**What the task requires:**
Among the entries below, copy only the span from the line containing "right elbow: (813, 286)" through the line containing "left hip: (65, 110)". Do so exactly, and skip the pictures.

**Source data:**
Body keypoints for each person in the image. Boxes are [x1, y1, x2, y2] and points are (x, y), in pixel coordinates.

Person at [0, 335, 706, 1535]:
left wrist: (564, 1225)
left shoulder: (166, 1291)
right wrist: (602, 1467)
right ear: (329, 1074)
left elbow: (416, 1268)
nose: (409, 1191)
...
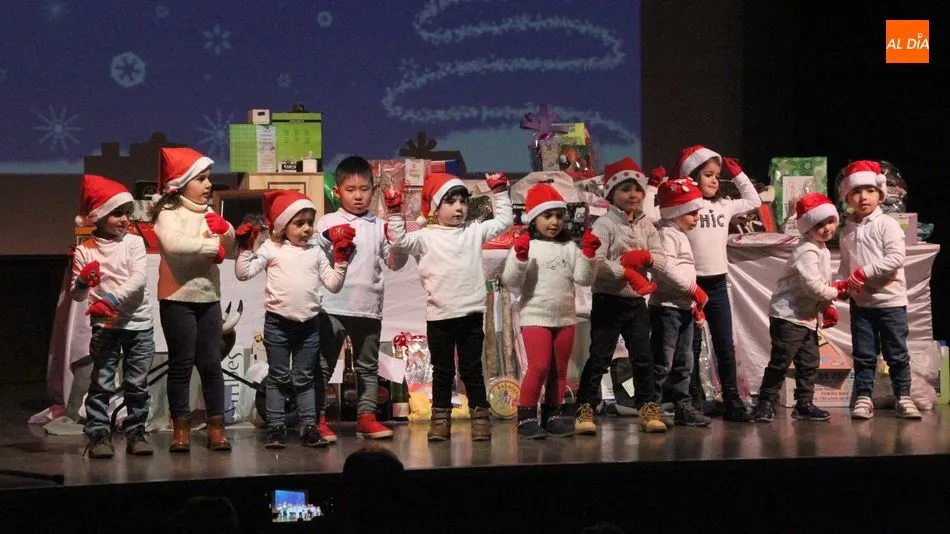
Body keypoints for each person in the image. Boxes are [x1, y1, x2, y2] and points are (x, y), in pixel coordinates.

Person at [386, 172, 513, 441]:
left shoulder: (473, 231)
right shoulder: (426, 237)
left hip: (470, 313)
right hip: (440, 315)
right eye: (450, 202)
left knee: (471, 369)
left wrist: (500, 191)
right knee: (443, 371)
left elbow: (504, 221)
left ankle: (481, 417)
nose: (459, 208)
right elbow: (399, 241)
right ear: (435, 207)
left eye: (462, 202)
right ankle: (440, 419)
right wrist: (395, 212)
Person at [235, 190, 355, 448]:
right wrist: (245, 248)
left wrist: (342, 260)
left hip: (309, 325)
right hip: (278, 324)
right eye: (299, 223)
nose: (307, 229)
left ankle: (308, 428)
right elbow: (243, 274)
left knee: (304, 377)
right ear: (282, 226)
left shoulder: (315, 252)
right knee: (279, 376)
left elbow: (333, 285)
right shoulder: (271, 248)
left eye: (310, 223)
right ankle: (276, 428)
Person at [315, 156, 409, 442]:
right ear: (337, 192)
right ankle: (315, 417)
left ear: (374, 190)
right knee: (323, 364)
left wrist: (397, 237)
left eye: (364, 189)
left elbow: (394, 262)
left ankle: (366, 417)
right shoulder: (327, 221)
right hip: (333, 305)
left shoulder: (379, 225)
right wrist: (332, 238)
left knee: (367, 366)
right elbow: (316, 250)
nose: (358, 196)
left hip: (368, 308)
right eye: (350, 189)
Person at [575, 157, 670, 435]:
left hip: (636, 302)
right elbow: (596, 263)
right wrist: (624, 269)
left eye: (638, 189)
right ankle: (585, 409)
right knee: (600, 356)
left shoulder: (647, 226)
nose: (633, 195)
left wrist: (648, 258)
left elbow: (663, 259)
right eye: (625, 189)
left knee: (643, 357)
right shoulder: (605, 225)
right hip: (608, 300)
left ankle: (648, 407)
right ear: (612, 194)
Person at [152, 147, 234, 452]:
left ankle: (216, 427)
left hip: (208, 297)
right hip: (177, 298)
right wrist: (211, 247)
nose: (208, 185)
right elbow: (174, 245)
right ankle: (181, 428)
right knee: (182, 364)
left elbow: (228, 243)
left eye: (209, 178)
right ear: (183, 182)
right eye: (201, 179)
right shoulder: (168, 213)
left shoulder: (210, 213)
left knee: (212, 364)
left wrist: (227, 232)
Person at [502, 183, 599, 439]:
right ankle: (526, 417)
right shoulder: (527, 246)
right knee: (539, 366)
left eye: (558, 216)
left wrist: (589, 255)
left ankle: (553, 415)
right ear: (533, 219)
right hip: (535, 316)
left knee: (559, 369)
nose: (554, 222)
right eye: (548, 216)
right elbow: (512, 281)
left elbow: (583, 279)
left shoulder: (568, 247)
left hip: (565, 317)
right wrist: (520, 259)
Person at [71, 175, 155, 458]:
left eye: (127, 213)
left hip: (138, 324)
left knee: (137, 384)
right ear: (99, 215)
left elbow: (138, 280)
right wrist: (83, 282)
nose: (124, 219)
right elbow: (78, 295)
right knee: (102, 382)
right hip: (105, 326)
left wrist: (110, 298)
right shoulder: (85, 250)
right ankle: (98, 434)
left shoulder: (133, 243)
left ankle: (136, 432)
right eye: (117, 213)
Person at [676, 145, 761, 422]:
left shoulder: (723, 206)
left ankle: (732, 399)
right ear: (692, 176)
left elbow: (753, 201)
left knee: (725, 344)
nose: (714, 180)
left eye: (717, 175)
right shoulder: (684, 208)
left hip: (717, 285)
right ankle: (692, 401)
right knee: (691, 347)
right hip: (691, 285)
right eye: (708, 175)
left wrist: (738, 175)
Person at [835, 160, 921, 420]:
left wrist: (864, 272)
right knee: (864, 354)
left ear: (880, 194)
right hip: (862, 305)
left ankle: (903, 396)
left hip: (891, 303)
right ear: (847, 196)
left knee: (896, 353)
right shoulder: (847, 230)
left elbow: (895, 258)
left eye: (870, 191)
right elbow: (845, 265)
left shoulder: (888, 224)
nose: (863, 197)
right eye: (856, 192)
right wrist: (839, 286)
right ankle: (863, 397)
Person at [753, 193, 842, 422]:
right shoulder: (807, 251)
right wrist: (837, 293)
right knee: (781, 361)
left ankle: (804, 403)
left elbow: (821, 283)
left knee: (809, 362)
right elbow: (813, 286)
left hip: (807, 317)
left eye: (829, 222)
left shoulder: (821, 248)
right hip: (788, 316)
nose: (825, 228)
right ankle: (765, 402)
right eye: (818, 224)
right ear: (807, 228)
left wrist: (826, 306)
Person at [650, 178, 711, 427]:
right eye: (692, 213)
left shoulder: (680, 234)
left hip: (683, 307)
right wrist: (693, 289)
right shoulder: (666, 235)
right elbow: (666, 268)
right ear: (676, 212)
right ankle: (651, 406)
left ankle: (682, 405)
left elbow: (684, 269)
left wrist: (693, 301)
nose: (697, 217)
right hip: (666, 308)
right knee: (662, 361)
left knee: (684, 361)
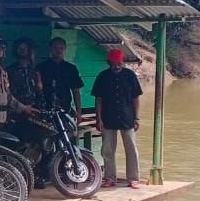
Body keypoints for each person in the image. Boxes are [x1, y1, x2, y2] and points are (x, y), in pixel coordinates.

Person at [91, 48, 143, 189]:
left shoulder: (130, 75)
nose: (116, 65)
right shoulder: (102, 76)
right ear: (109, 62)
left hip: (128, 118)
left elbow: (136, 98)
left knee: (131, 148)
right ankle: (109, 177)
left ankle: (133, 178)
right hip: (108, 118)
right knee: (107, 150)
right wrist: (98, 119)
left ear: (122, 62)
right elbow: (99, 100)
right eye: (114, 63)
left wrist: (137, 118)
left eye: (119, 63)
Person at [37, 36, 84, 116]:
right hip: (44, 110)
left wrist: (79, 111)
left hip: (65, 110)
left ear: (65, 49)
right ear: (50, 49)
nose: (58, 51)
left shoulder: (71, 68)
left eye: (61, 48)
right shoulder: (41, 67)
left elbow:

**Your response:**
right elbow: (813, 286)
left hip: (807, 317)
left eye: (829, 222)
left shoulder: (821, 248)
right hip: (788, 316)
nose: (825, 228)
right ankle: (765, 402)
right eye: (818, 224)
right ear: (807, 228)
left wrist: (826, 306)
Person at [650, 178, 711, 427]:
right eye: (692, 213)
left shoulder: (680, 234)
left hip: (683, 307)
right wrist: (693, 289)
right shoulder: (666, 235)
right elbow: (666, 268)
right ear: (676, 212)
right ankle: (651, 406)
left ankle: (682, 405)
left elbow: (684, 269)
left wrist: (693, 301)
nose: (697, 217)
right hip: (666, 308)
right knee: (662, 361)
left knee: (684, 361)
Body keypoints for each person in the image. Boxes are [x1, y1, x2, y2] and points are (x, y), in pixel coordinates.

Person at [91, 48, 143, 189]:
left shoulder: (130, 75)
nose: (116, 65)
right shoulder: (102, 76)
right ear: (109, 62)
left hip: (128, 118)
left elbow: (136, 98)
left knee: (131, 148)
right ankle: (109, 177)
left ankle: (133, 178)
right hip: (108, 118)
right knee: (107, 150)
right wrist: (98, 119)
left ear: (122, 62)
right elbow: (99, 100)
right eye: (114, 63)
left wrist: (137, 118)
left eye: (119, 63)
Person at [37, 36, 84, 116]:
right hip: (44, 110)
left wrist: (79, 111)
left hip: (65, 110)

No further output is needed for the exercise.